THE WAY THINGS ARE

Colette NiReamonn Ioannidou

I don’t pry into the private affairs of friends or ask about political affiliations. During the coup in 1974, it was a revelation to me to see where people I thought I knew stood. A well-read, well-educated friend thoroughly researched Covid-19 and all its parameters and decided she wouldn’t take the jab. Then the clatter of comments around how those who refuse the vax may be treated saw her considering if she should.

Another old friend, whose mind is callously playing past and present ping pong with her dementia, called me to ask the same question over and over. ‘Did they jab you?’ I affirmed they had – twice. She wasn’t having the vaccine because her son forbade it. ‘Talk to him, tell him I have to have it.’ I wasn’t au fait with interfering, but I felt it was reasonable on her behalf to see what he had to say.

‘No way will I let them put microchips in her arm; they’ll go to her brain, and that has enough trouble to deal with now.’ I told him as politely as I could it’s just a vaccine. He retorted that in Greece, people who had had the vaccine and went up in planes died of heart attacks brought on by it. He wasn’t sure how many, a lot at a guess, but the jab was definitely at fault. His gesticulation gave the impression of a whole load of Icarusses descending.

I mentioned the blood clots in some vulnerable folk but said, ‘I’m standing here in front of you; do I look OK?’ After a pause while he gave the battered bod the once over, he reluctantly conceded I did but – ‘You don’t know what’s floating around inside you ready to kill you when they want to.’ When pressed about the ‘they’ he had no positive info. His mater in one of her more lucid moments had wondered if the stand-out-from-the-crowd colour she used on her hair for years was causing her memory gaps, worried the dye might be eating in through her scalp and skull, nibbling on her grey matter.

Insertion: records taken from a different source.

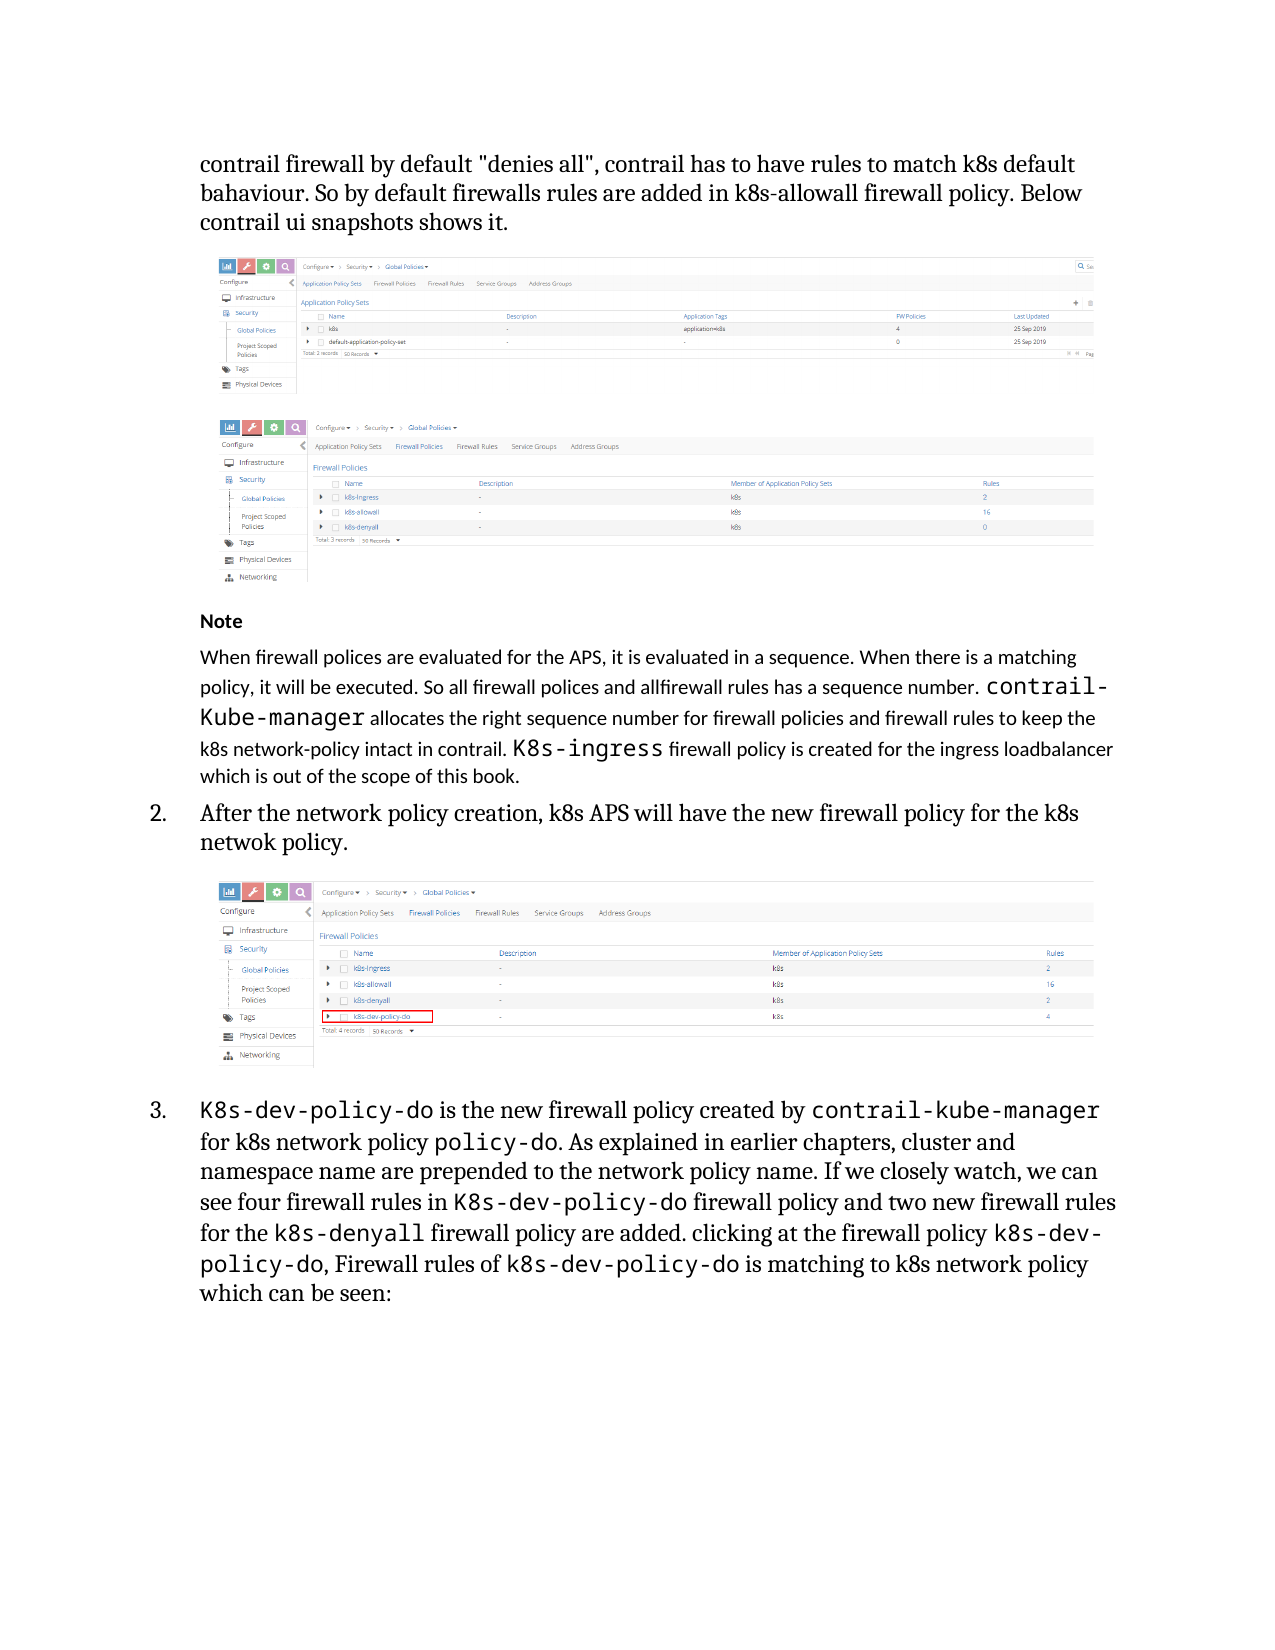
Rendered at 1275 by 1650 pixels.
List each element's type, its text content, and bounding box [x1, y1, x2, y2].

picture [218, 877, 1094, 1068]
picture [218, 257, 1094, 394]
list Note [150, 608, 1125, 634]
list After the network policy creation, k8s APS will have the new firewall policy for the k8s netwok policy. [150, 799, 1125, 857]
list K8s-dev-policy-do is the new firewall policy created by contrail-kube-manager for k8s network policy policy-do. As explained in earlier chapters, cluster and namespace name are prepended to the network policy name. If we closely watch, we can see four firewall rules in K8s-dev-policy-do firewall policy and two new firewall rules for the k8s-denyall firewall policy are added. clicking at the firewall policy k8s-dev-policy-do, Firewall rules of k8s-dev-policy-do is matching to k8s network policy which can be seen: [150, 1094, 1125, 1308]
picture [218, 420, 1094, 582]
list When firewall polices are evaluated for the APS, it is evaluated in a sequence. When there is a matching policy, it will be executed. So all firewall polices and allfirewall rules has a sequence number. contrail-Kube-manager allocates the right sequence number for firewall policies and firewall rules to keep the k8s network-policy intact in contrail. K8s-ingress firewall policy is created for the ingress loadbalancer which is out of the scope of this book. [150, 644, 1125, 789]
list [150, 150, 1125, 236]
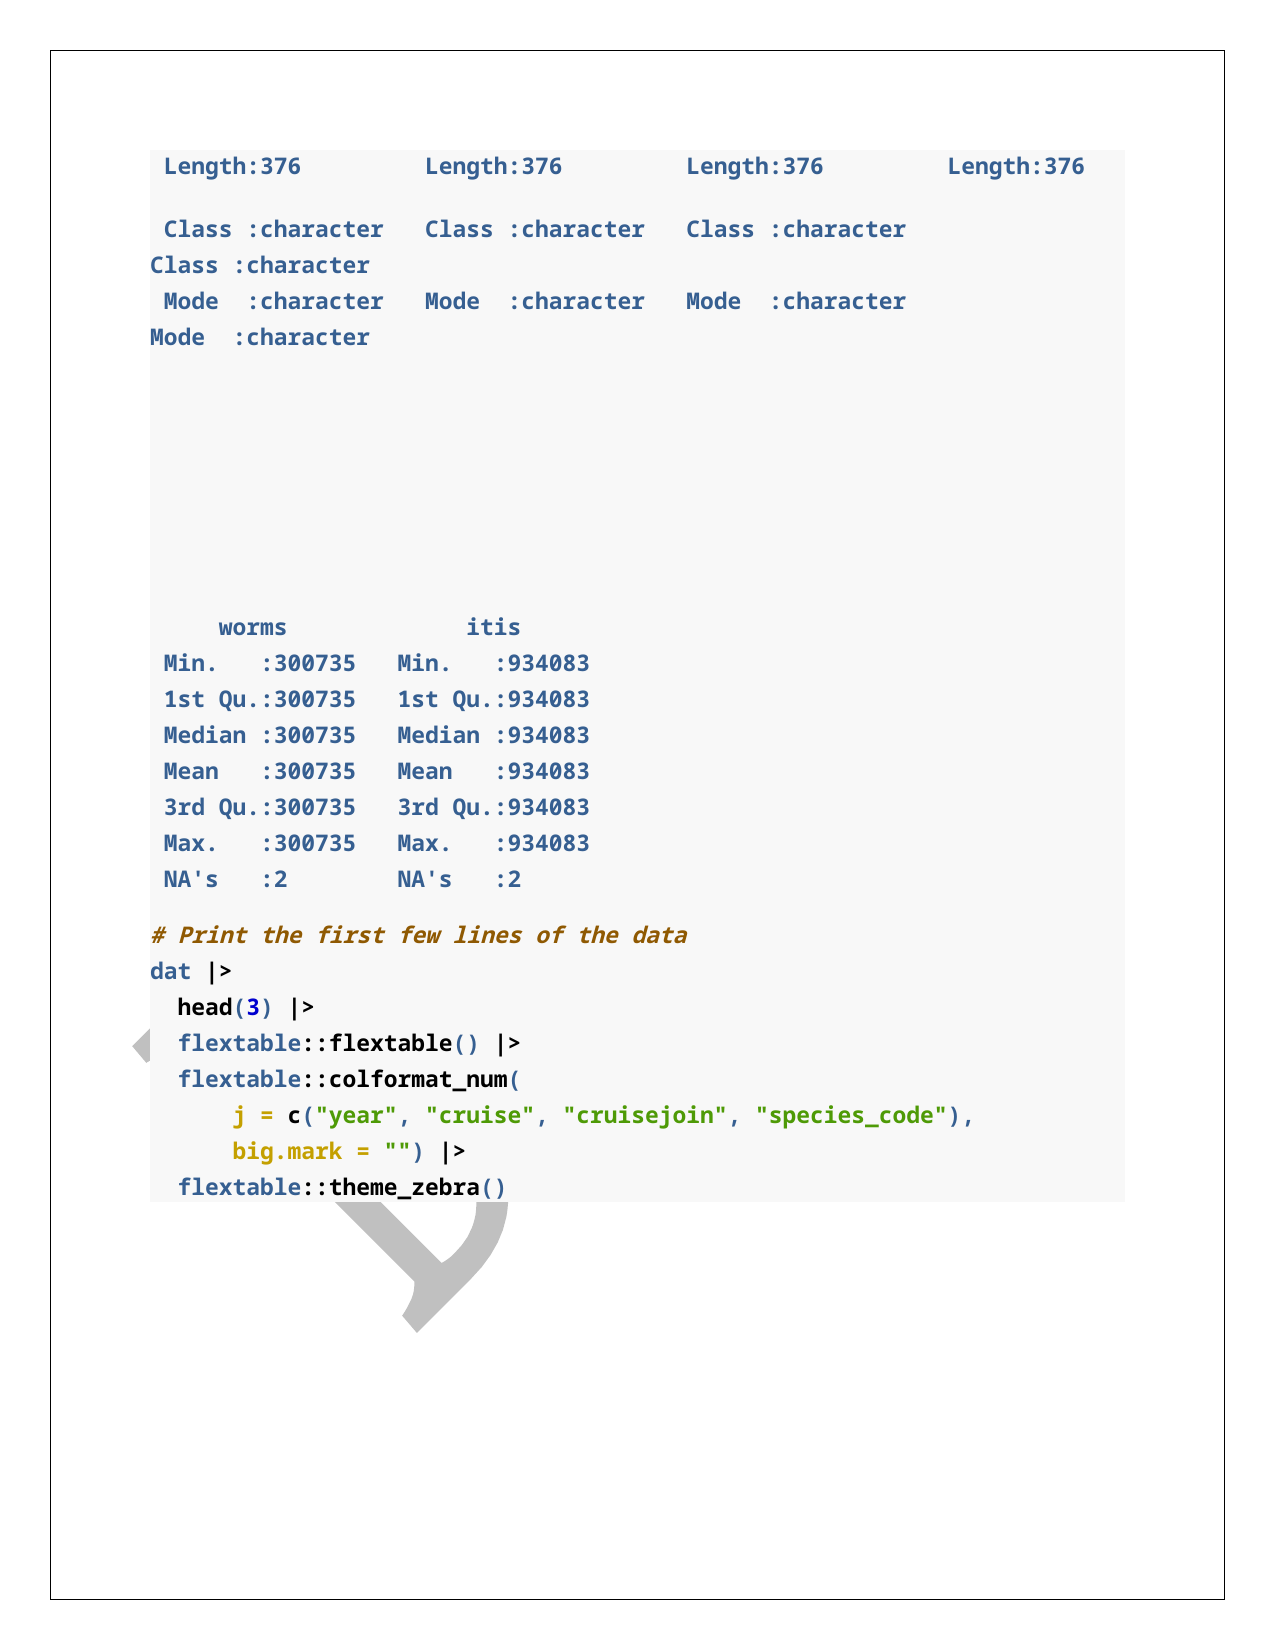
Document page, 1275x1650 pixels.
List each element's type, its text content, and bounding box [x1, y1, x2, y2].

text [150, 150, 1125, 894]
text # Print the first few lines of the data dat |> head(3) |> flextable::flextable() |> flextable::colformat_num( j = c("year", "cruise", "cruisejoin", "species_code"), big.mark = "") |> flextable::theme_zebra() [150, 919, 1125, 1202]
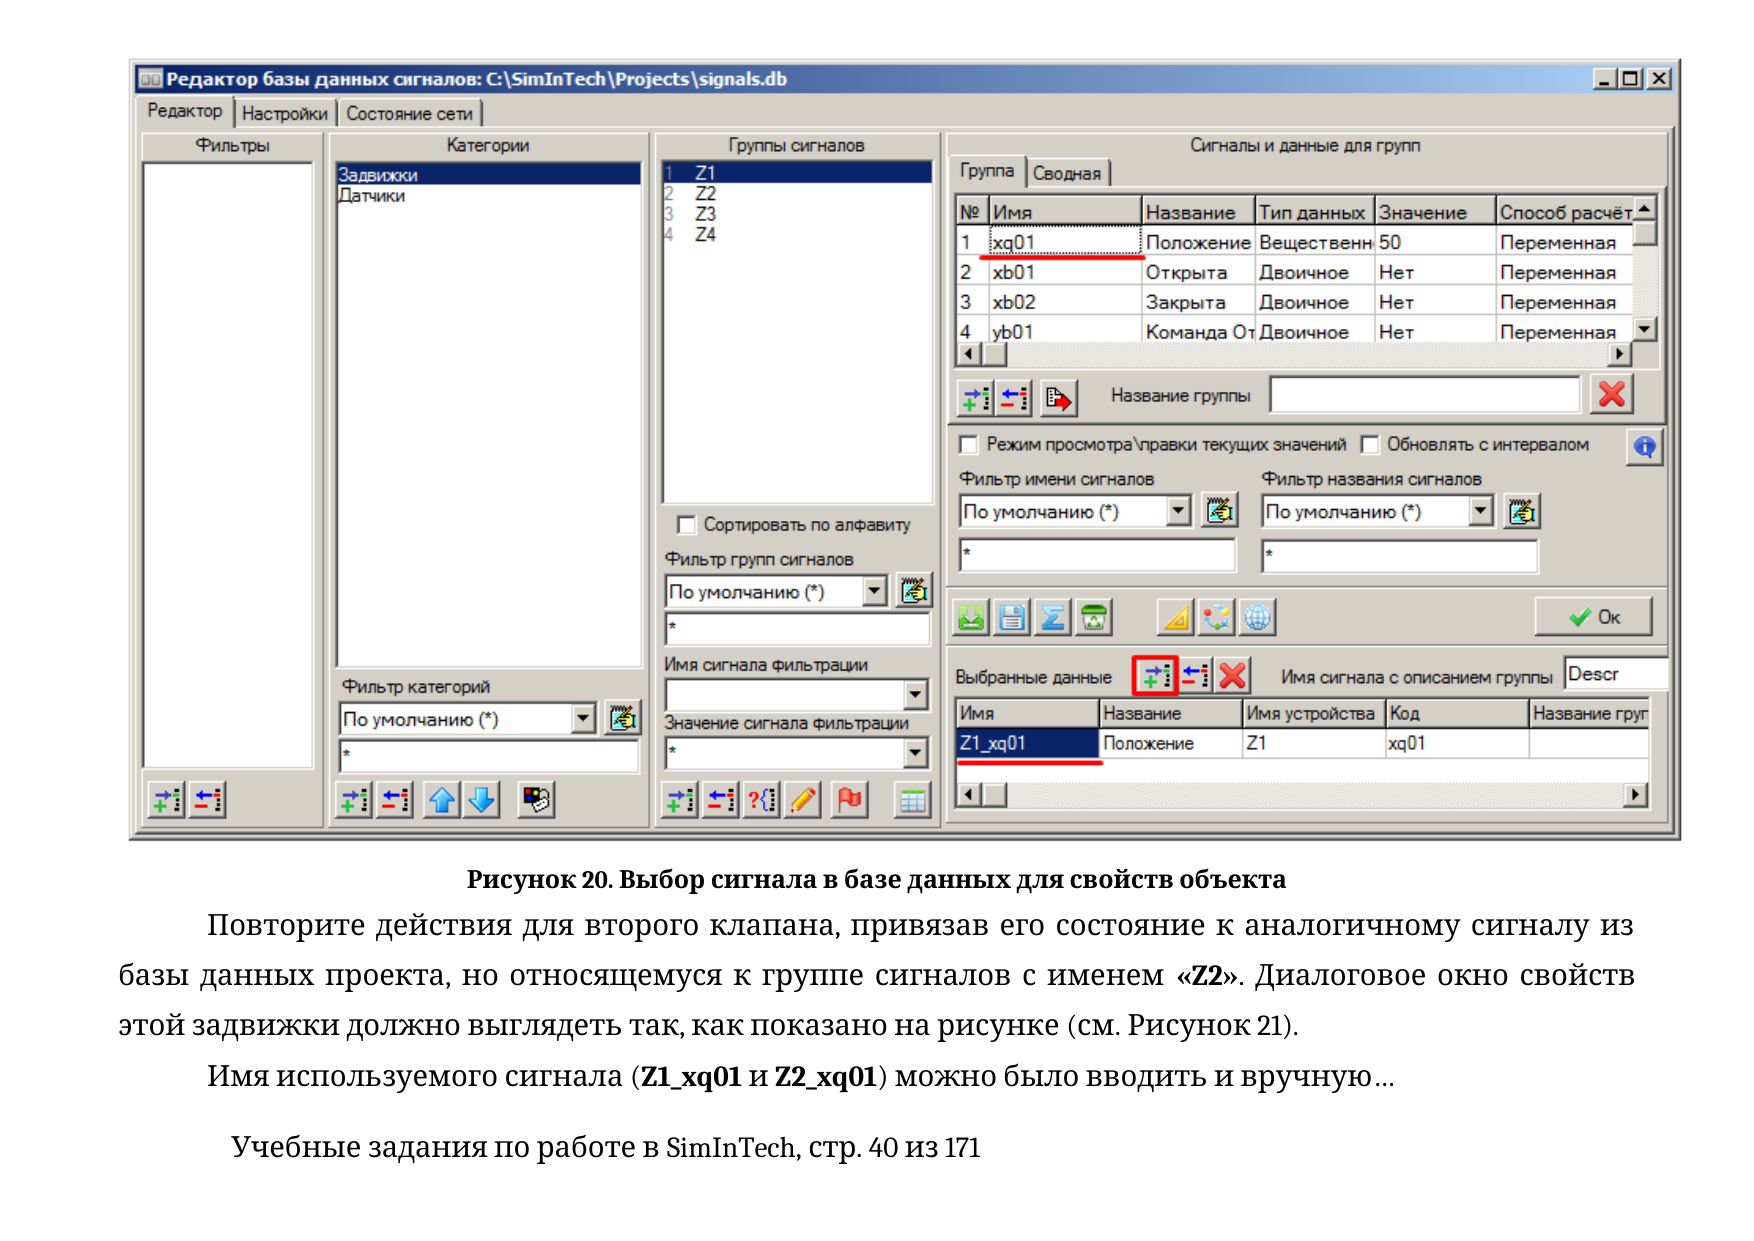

I had a distanced cup of coffee with Maari who sighed Son might have a point concerning control when one can plainly see there is apparently one rule for the masses and one for those who govern, and went to London for her theories. ‘I mean look at Cummings, drove miles across the country when they were telling everyone else to stay put. He did the Confession bit, even though it sounded like why do I have to do this crap, and Boris forgave him his sins – carry on with your goings, Cummings. Then Hancock was caught canoodling in-house unaware that he was on film, while telling the common folk to stay away from touching let alone glued-together cuddling. Do they know something we don’t know about what’s safe? He said mea culpa, but don’t they all when they’re caught? And Father Boris gave him his blessing and said carry on as was, Hopeless, old chap. But he had to resign eventually. Democracy is still potent, at least.’

I hadn’t seen Antonis in a while and his theory, if given me by Maari in one of her psychedelic fudge phases, I would have laughed, but Antonis? Aliens! It had to be the work of aliens. I asked for classification given that foreigners here are referred to as aliens. Foreign governments, spies, monster conglomerates, I ventured? No, he meant the ones from out there, and cited the sightings of ‘Unidentified Arial Phenomena’, as they call them now in America. They are disguised as humans and those of us that resist will be killed off in other sneaky ways. I asked if that wasn’t a rather slow method of doing us in? If they were of higher intelligence, why not a super-duper weapon of mass destruction? He said they didn’t want to destroy the planet, just us.

The chat I had with an old pal I met on the road came as welcome relief; he didn’t give a toot on a flute for Covid-19 and all the theories spinning off the vaccine. He had had it done and whatever. He was more interested in having heard from someone that the unique and loveable Jackie Chan was here on holiday – in Paphos! His theory was that Mr Chan had seen the Nicholas Cage martial arts movie filmed here, had fallen in love with our little isle and was giving us the once over perhaps to make a film. ‘Wouldn’t that be wonderful?’ Oh, yes! How we could all do with a shot of something wonderful.